Yüksek Jeofizik Mühendisi Prof. Dr. Övgün Ahmet Ercan, sosyal medya üzerinden yaptığı açıklamada, depremin Afrika levhasının, Ege Bölgesi’nin altına doğru ilerleyen parçasında meydana geldiğini ifade etti. Sarsıntının bölgesel etkiler taşıdığına dikkat çeken Ercan, “Bu tür depremler, Türkiye’de başka bir büyük depremi tetiklemez” sözleriyle kamuoyundaki tedirginliği azaltmaya çalıştı.
“Yeni bir risk bulunmuyor”
Prof. Dr.

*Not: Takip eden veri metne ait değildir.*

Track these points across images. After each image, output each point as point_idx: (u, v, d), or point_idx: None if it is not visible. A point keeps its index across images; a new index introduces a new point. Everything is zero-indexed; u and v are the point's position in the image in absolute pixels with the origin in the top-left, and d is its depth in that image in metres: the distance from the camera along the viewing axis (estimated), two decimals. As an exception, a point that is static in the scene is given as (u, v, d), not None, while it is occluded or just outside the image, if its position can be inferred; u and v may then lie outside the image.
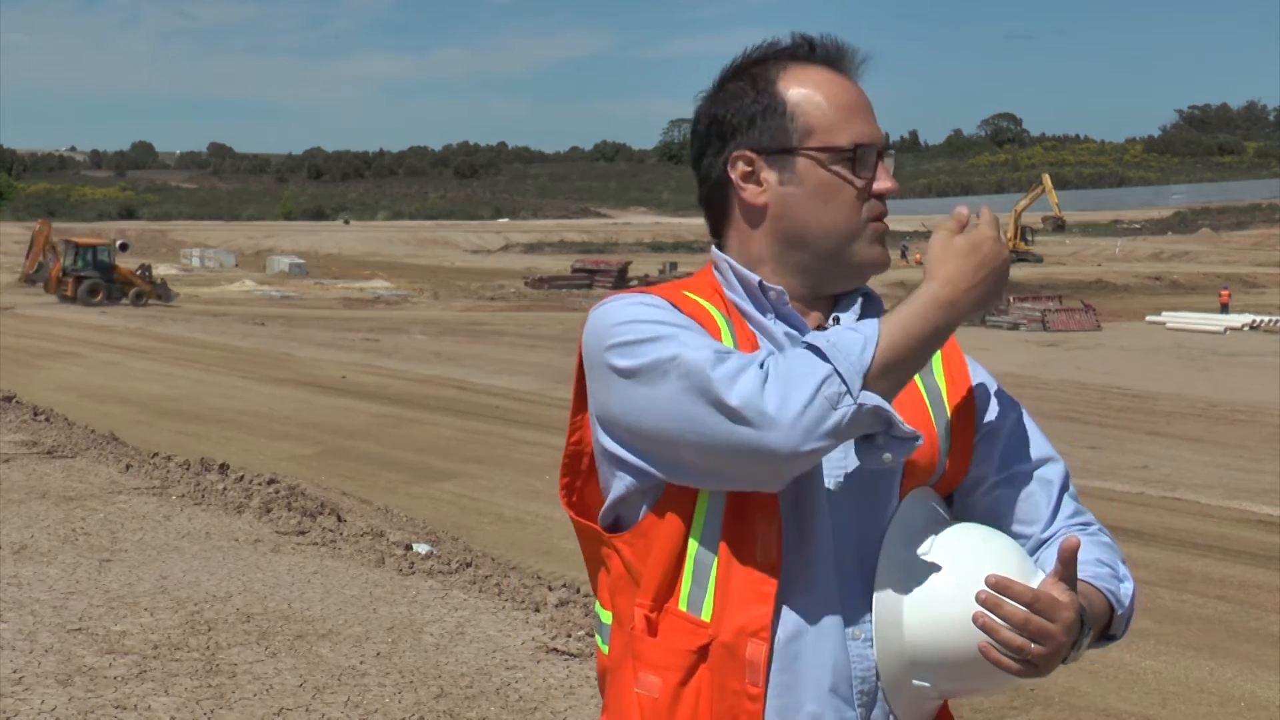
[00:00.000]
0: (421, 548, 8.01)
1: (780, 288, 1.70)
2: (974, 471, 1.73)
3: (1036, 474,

Ercan, depremin Türkiye kıyılarında etkili olmasına karşın, başka bir ana fay hattını harekete geçirme ihtimalinin çok düşük olduğunu vurguladı. X (eski Twitter) hesabından yaptığı açıklamada şu ifadelere yer verdi:
“Girit’in kuzeydoğusunda, 25 km derinlikte oluşan M6,1 büyüklüğündeki deprem, Teke Yarımadamızda hissedilmiştir. Bu sarsıntı, Afrika kıtasının Ege altına dalan bölümünde meydana gelmiştir. Bölgede M5’e kadar artçılar beklenebilir. Ancak bu, Türkiye’de başka bir depremin habercisi değildir.”

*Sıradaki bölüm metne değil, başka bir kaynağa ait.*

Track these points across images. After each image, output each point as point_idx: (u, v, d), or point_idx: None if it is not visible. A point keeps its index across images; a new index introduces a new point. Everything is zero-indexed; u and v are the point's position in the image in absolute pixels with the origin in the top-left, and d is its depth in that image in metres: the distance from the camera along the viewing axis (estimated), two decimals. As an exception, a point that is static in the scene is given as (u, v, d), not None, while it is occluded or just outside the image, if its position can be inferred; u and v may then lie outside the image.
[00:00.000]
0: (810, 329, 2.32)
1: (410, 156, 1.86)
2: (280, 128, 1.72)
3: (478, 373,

Deprem hangi illerde hissedildi?
AFAD’ın açıklamalarına göre, depremin merkez üssü Muğla’nın Datça ilçesine yaklaşık 166 kilometre uzaklıkta yer alıyor. Sarsıntı, batı ve güneybatı illerinde, özellikle kıyıya yakın bölgelerde hissedildi. İlk belirlemelere göre herhangi bir can kaybı veya büyük çaplı hasar bildirilmedi.

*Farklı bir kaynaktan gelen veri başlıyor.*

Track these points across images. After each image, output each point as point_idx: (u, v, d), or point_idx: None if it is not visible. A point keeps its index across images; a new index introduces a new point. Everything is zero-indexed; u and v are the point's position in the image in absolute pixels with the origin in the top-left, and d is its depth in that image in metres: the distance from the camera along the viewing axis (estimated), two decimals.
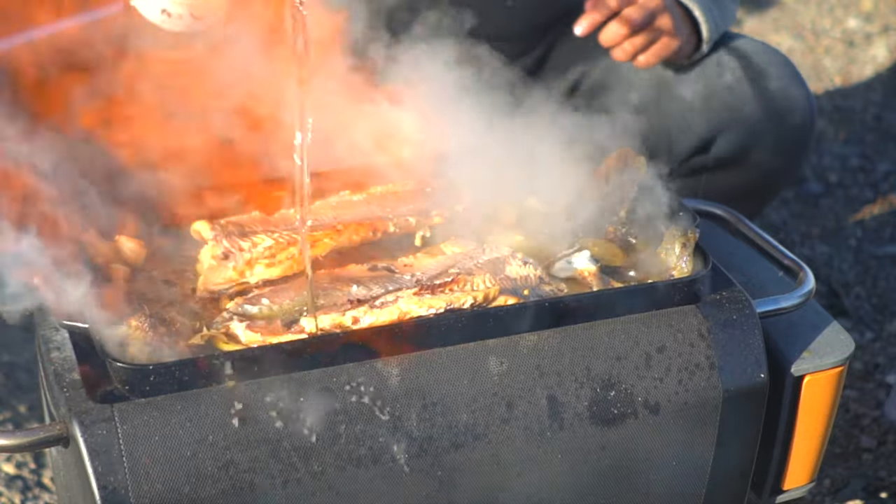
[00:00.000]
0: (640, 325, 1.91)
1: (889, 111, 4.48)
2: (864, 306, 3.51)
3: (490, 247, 2.02)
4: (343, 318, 1.83)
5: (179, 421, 1.71)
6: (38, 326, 1.93)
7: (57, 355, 1.83)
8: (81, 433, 1.68)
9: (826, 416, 2.07)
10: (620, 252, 2.07)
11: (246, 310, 1.88)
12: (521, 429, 1.84)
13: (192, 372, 1.72)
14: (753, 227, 2.26)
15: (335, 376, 1.78)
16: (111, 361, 1.71)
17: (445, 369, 1.82)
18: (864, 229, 3.87)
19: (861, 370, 3.26)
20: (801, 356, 2.02)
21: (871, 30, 5.01)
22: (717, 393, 1.92)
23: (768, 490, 2.11)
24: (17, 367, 3.19)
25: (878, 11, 5.13)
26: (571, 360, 1.87)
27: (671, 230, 2.02)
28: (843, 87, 4.62)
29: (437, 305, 1.84)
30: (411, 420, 1.79)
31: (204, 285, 1.95)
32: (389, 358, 1.80)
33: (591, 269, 1.99)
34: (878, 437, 3.03)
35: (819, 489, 2.87)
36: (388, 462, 1.78)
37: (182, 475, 1.70)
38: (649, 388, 1.89)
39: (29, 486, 2.84)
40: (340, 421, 1.76)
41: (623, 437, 1.89)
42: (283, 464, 1.74)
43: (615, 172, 2.14)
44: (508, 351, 1.85)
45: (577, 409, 1.86)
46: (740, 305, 1.95)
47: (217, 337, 1.82)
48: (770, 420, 2.01)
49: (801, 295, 2.05)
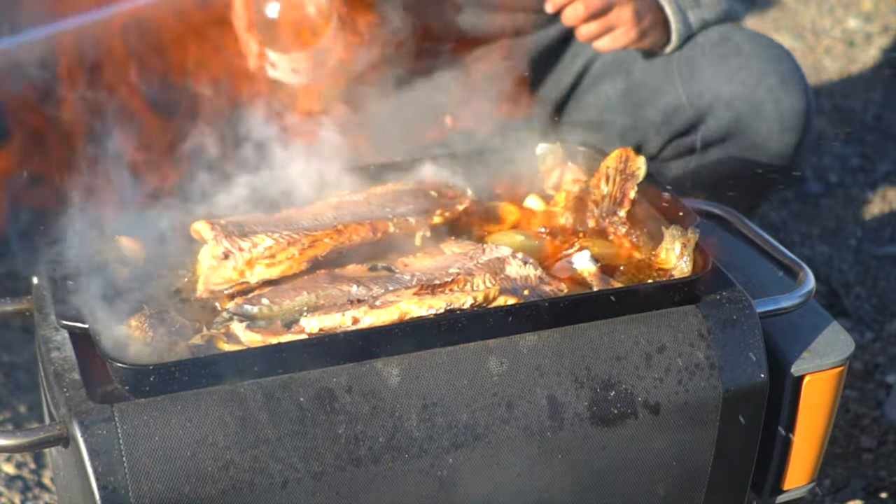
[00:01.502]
0: (640, 325, 1.91)
1: (889, 111, 4.48)
2: (864, 306, 3.51)
3: (490, 247, 2.02)
4: (343, 318, 1.83)
5: (179, 421, 1.71)
6: (38, 326, 1.93)
7: (57, 355, 1.83)
8: (81, 433, 1.68)
9: (826, 416, 2.07)
10: (620, 252, 2.07)
11: (246, 310, 1.88)
12: (521, 429, 1.84)
13: (192, 372, 1.72)
14: (753, 226, 2.26)
15: (335, 376, 1.78)
16: (111, 361, 1.71)
17: (445, 369, 1.82)
18: (864, 229, 3.87)
19: (861, 370, 3.26)
20: (801, 356, 2.02)
21: (871, 30, 5.01)
22: (717, 393, 1.92)
23: (768, 490, 2.11)
24: (17, 367, 3.19)
25: (878, 11, 5.13)
26: (571, 360, 1.87)
27: (671, 230, 2.02)
28: (843, 87, 4.62)
29: (437, 305, 1.84)
30: (411, 420, 1.79)
31: (204, 285, 1.95)
32: (389, 358, 1.80)
33: (591, 269, 1.99)
34: (878, 437, 3.03)
35: (819, 489, 2.87)
36: (388, 462, 1.78)
37: (182, 475, 1.70)
38: (649, 389, 1.89)
39: (29, 486, 2.84)
40: (340, 421, 1.76)
41: (623, 438, 1.89)
42: (283, 464, 1.74)
43: (615, 172, 2.14)
44: (508, 351, 1.85)
45: (577, 409, 1.86)
46: (740, 305, 1.95)
47: (217, 337, 1.82)
48: (770, 420, 2.01)
49: (801, 295, 2.05)
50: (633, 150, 2.15)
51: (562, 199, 2.17)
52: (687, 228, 2.02)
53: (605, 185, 2.15)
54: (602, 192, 2.14)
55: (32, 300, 2.00)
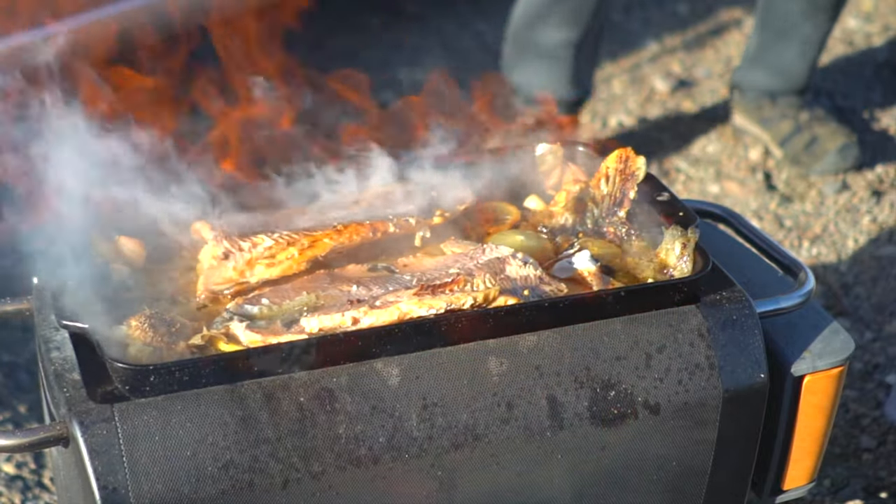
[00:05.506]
0: (640, 325, 1.91)
1: (889, 111, 4.48)
2: (864, 306, 3.51)
3: (490, 247, 2.02)
4: (343, 318, 1.83)
5: (179, 421, 1.71)
6: (38, 326, 1.93)
7: (57, 355, 1.83)
8: (81, 433, 1.68)
9: (826, 416, 2.07)
10: (620, 252, 2.07)
11: (246, 310, 1.88)
12: (521, 429, 1.84)
13: (192, 372, 1.72)
14: (753, 227, 2.26)
15: (335, 376, 1.78)
16: (111, 361, 1.71)
17: (445, 369, 1.82)
18: (864, 230, 3.87)
19: (861, 370, 3.26)
20: (801, 356, 2.02)
21: (871, 30, 5.01)
22: (717, 393, 1.92)
23: (768, 490, 2.11)
24: (17, 367, 3.19)
25: (878, 11, 5.13)
26: (571, 360, 1.87)
27: (671, 230, 2.02)
28: (843, 87, 4.62)
29: (437, 305, 1.84)
30: (411, 420, 1.79)
31: (204, 285, 1.95)
32: (389, 358, 1.80)
33: (591, 269, 1.99)
34: (878, 437, 3.03)
35: (819, 489, 2.87)
36: (387, 462, 1.78)
37: (182, 475, 1.70)
38: (649, 389, 1.89)
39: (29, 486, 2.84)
40: (340, 421, 1.76)
41: (623, 438, 1.89)
42: (283, 464, 1.74)
43: (615, 172, 2.14)
44: (508, 351, 1.85)
45: (577, 409, 1.86)
46: (740, 305, 1.95)
47: (217, 337, 1.82)
48: (770, 420, 2.01)
49: (801, 295, 2.05)
50: (632, 150, 2.15)
51: (562, 199, 2.17)
52: (687, 228, 2.02)
53: (605, 185, 2.15)
54: (602, 192, 2.14)
55: (32, 300, 2.00)
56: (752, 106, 4.22)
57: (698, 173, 4.17)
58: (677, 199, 2.11)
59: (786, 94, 4.17)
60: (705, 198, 4.04)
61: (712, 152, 4.27)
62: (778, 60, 4.12)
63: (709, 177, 4.15)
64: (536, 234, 2.13)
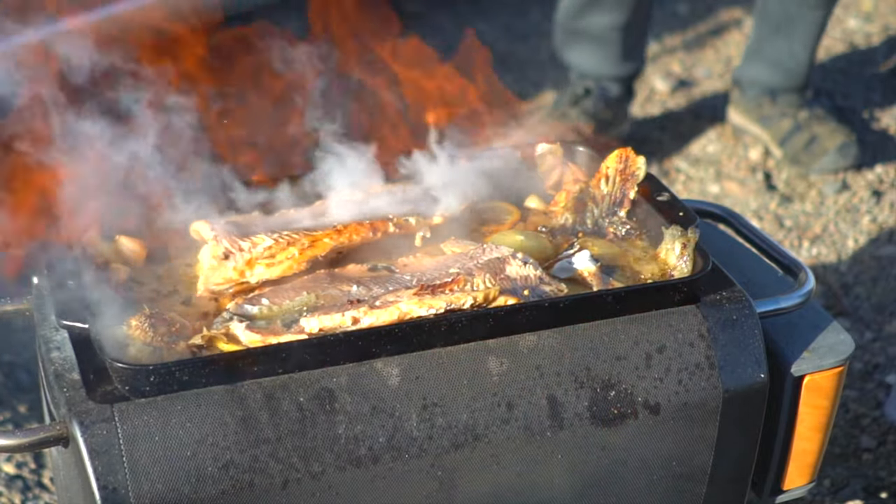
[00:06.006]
0: (640, 325, 1.91)
1: (889, 111, 4.48)
2: (864, 306, 3.51)
3: (490, 247, 2.02)
4: (343, 318, 1.83)
5: (179, 421, 1.71)
6: (38, 326, 1.93)
7: (57, 355, 1.83)
8: (81, 433, 1.68)
9: (826, 417, 2.07)
10: (620, 252, 2.07)
11: (246, 310, 1.88)
12: (521, 429, 1.84)
13: (192, 372, 1.72)
14: (753, 227, 2.26)
15: (335, 376, 1.78)
16: (111, 361, 1.71)
17: (445, 369, 1.82)
18: (864, 230, 3.87)
19: (861, 370, 3.26)
20: (801, 356, 2.02)
21: (871, 30, 5.01)
22: (717, 393, 1.92)
23: (768, 490, 2.11)
24: (17, 367, 3.19)
25: (878, 11, 5.13)
26: (571, 360, 1.87)
27: (671, 230, 2.02)
28: (844, 87, 4.62)
29: (437, 305, 1.84)
30: (411, 420, 1.79)
31: (204, 285, 1.95)
32: (389, 358, 1.80)
33: (591, 269, 1.99)
34: (878, 437, 3.03)
35: (819, 489, 2.87)
36: (387, 462, 1.78)
37: (182, 475, 1.70)
38: (649, 389, 1.89)
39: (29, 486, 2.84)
40: (340, 421, 1.76)
41: (623, 438, 1.89)
42: (283, 464, 1.74)
43: (615, 172, 2.14)
44: (508, 351, 1.85)
45: (577, 409, 1.86)
46: (740, 305, 1.95)
47: (217, 337, 1.82)
48: (770, 420, 2.01)
49: (801, 295, 2.05)
50: (632, 150, 2.15)
51: (562, 199, 2.17)
52: (687, 228, 2.02)
53: (605, 185, 2.15)
54: (602, 192, 2.14)
55: (32, 300, 2.00)
56: (752, 104, 4.22)
57: (698, 173, 4.17)
58: (677, 199, 2.11)
59: (786, 90, 4.17)
60: (705, 198, 4.04)
61: (712, 152, 4.27)
62: (776, 53, 4.12)
63: (709, 177, 4.15)
64: (536, 234, 2.13)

Ahmet Ercan, yaptığı uyarıda bu tür büyüklükteki depremler sonrasında genellikle birkaç hafta boyunca artçı sarsıntıların yaşandığını belirtti. Bu artçıların 5 büyüklüğüne kadar ulaşabileceğini söyleyen Ercan, halkın tedbirli ancak panik yapmadan süreci takip etmesi gerektiğini kaydetti.
Ege’de sismik hareketlilik ne durumda?
Uzmanlar, Ege Denizi ve çevresinin tarih boyunca yüksek sismik aktivite gösterdiğine dikkat çekiyor. Bölgede, Afrika ve Avrasya levhalarının çarpışması nedeniyle sık sık orta büyüklükte depremler yaşanıyor. Bu durum, Girit Adası açıklarında gerçekleşen depremlerin olağan sismik döngünün bir parçası olduğunu gösteriyor.